(Items taken from a dataset)
□ □ □ □

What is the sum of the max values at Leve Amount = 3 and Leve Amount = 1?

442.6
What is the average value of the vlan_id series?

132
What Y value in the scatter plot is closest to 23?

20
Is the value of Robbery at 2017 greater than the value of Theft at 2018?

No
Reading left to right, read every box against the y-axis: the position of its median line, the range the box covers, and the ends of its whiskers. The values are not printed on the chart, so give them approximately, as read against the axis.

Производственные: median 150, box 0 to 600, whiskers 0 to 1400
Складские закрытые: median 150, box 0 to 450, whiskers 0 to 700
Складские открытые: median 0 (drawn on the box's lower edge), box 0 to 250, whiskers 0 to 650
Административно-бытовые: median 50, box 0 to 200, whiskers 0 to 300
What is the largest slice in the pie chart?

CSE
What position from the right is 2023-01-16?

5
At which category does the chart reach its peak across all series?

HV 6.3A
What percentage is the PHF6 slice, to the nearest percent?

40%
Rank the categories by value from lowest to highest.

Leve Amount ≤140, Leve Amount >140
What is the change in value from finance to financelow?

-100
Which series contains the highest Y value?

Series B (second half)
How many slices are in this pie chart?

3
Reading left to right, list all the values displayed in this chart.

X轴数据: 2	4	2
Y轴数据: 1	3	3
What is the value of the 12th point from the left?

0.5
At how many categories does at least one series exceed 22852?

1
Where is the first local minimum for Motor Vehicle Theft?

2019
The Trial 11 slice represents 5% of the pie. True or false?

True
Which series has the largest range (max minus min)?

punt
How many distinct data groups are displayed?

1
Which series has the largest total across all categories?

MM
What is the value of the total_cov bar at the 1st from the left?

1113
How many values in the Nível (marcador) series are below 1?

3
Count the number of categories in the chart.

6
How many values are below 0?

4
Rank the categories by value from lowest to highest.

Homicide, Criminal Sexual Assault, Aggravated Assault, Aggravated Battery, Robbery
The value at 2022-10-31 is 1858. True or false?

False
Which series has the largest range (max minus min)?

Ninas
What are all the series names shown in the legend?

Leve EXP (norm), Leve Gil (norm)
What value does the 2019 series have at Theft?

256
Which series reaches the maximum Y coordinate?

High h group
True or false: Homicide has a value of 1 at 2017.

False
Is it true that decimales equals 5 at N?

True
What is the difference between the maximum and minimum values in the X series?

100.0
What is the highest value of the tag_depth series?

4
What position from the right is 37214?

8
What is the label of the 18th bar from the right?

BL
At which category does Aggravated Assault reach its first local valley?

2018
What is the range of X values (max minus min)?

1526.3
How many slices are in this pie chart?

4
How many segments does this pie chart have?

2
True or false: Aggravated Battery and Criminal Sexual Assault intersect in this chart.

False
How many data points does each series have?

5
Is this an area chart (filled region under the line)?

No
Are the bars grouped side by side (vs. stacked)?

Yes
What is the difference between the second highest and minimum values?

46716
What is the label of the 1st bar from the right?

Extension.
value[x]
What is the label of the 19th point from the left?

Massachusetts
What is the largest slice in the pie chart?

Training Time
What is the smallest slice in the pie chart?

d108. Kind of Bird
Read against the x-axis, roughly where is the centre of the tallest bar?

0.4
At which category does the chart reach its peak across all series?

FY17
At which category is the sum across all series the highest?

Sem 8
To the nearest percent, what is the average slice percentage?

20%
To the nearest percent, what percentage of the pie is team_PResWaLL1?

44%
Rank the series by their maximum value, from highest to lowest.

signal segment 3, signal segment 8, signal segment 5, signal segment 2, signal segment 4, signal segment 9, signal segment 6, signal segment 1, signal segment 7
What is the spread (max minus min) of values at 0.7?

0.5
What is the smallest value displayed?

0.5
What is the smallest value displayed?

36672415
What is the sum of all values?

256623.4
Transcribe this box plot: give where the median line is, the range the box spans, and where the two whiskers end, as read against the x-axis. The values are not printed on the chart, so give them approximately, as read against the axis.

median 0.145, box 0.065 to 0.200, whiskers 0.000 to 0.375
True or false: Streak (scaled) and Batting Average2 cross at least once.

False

□ □ □ □

> _WHAT IS NEEDED_: Copy out every one of the records above word for word, changing nothing.

> _SOLVED EXERCISE_:
What is the sum of the max values at Leve Amount = 3 and Leve Amount = 1?

442.6
What is the average value of the vlan_id series?

132
What Y value in the scatter plot is closest to 23?

20
Is the value of Robbery at 2017 greater than the value of Theft at 2018?

No
Reading left to right, read every box against the y-axis: the position of its median line, the range the box covers, and the ends of its whiskers. The values are not printed on the chart, so give them approximately, as read against the axis.

Производственные: median 150, box 0 to 600, whiskers 0 to 1400
Складские закрытые: median 150, box 0 to 450, whiskers 0 to 700
Складские открытые: median 0 (drawn on the box's lower edge), box 0 to 250, whiskers 0 to 650
Административно-бытовые: median 50, box 0 to 200, whiskers 0 to 300
What is the largest slice in the pie chart?

CSE
What position from the right is 2023-01-16?

5
At which category does the chart reach its peak across all series?

HV 6.3A
What percentage is the PHF6 slice, to the nearest percent?

40%
Rank the categories by value from lowest to highest.

Leve Amount ≤140, Leve Amount >140
What is the change in value from finance to financelow?

-100
Which series contains the highest Y value?

Series B (second half)
How many slices are in this pie chart?

3
Reading left to right, list all the values displayed in this chart.

X轴数据: 2	4	2
Y轴数据: 1	3	3
What is the value of the 12th point from the left?

0.5
At how many categories does at least one series exceed 22852?

1
Where is the first local minimum for Motor Vehicle Theft?

2019
The Trial 11 slice represents 5% of the pie. True or false?

True
Which series has the largest range (max minus min)?

punt
How many distinct data groups are displayed?

1
Which series has the largest total across all categories?

MM
What is the value of the total_cov bar at the 1st from the left?

1113
How many values in the Nível (marcador) series are below 1?

3
Count the number of categories in the chart.

6
How many values are below 0?

4
Rank the categories by value from lowest to highest.

Homicide, Criminal Sexual Assault, Aggravated Assault, Aggravated Battery, Robbery
The value at 2022-10-31 is 1858. True or false?

False
Which series has the largest range (max minus min)?

Ninas
What are all the series names shown in the legend?

Leve EXP (norm), Leve Gil (norm)
What value does the 2019 series have at Theft?

256
Which series reaches the maximum Y coordinate?

High h group
True or false: Homicide has a value of 1 at 2017.

False
Is it true that decimales equals 5 at N?

True
What is the difference between the maximum and minimum values in the X series?

100.0
What is the highest value of the tag_depth series?

4
What position from the right is 37214?

8
What is the label of the 18th bar from the right?

BL
At which category does Aggravated Assault reach its first local valley?

2018
What is the range of X values (max minus min)?

1526.3
How many slices are in this pie chart?

4
How many segments does this pie chart have?

2
True or false: Aggravated Battery and Criminal Sexual Assault intersect in this chart.

False
How many data points does each series have?

5
Is this an area chart (filled region under the line)?

No
Are the bars grouped side by side (vs. stacked)?

Yes
What is the difference between the second highest and minimum values?

46716
What is the label of the 1st bar from the right?

Extension.
value[x]
What is the label of the 19th point from the left?

Massachusetts
What is the largest slice in the pie chart?

Training Time
What is the smallest slice in the pie chart?

d108. Kind of Bird
Read against the x-axis, roughly where is the centre of the tallest bar?

0.4
At which category does the chart reach its peak across all series?

FY17
At which category is the sum across all series the highest?

Sem 8
To the nearest percent, what is the average slice percentage?

20%
To the nearest percent, what percentage of the pie is team_PResWaLL1?

44%
Rank the series by their maximum value, from highest to lowest.

signal segment 3, signal segment 8, signal segment 5, signal segment 2, signal segment 4, signal segment 9, signal segment 6, signal segment 1, signal segment 7
What is the spread (max minus min) of values at 0.7?

0.5
What is the smallest value displayed?

0.5
What is the smallest value displayed?

36672415
What is the sum of all values?

256623.4
Transcribe this box plot: give where the median line is, the range the box spans, and where the two whiskers end, as read against the x-axis. The values are not printed on the chart, so give them approximately, as read against the axis.

median 0.145, box 0.065 to 0.200, whiskers 0.000 to 0.375
True or false: Streak (scaled) and Batting Average2 cross at least once.

False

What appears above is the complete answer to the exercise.